[TASK ITEM]: Restate every entry verbatim; drop the pictures.

** INFORMATION GIVEN follows **

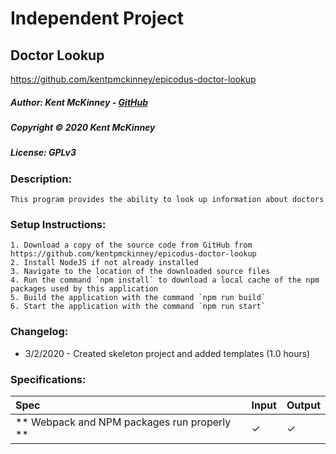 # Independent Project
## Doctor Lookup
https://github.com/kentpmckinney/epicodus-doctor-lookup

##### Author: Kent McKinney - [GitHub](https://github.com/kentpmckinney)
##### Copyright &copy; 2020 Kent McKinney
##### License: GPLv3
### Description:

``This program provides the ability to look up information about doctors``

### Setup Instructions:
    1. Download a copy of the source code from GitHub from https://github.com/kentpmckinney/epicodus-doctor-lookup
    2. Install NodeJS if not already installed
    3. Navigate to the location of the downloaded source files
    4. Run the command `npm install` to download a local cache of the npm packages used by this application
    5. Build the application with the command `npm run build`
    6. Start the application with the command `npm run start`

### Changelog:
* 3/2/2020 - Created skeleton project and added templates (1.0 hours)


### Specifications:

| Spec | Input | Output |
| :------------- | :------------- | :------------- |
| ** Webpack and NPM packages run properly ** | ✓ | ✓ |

** End of INFORMATION GIVEN **

[SOLUTION]:
 # Independent Project
## Doctor Lookup
https://github.com/kentpmckinney/epicodus-doctor-lookup

##### Author: Kent McKinney - [GitHub](https://github.com/kentpmckinney)
##### Copyright &copy; 2020 Kent McKinney
##### License: GPLv3
### Description:

``This program provides the ability to look up information about doctors``

### Setup Instructions:
    1. Download a copy of the source code from GitHub from https://github.com/kentpmckinney/epicodus-doctor-lookup
    2. Install NodeJS if not already installed
    3. Navigate to the location of the downloaded source files
    4. Run the command `npm install` to download a local cache of the npm packages used by this application
    5. Build the application with the command `npm run build`
    6. Start the application with the command `npm run start`

### Changelog:
* 3/2/2020 - Created skeleton project and added templates (1.0 hours)


### Specifications:

| Spec | Input | Output |
| :------------- | :------------- | :------------- |
| ** Webpack and NPM packages run properly ** | ✓ | ✓ |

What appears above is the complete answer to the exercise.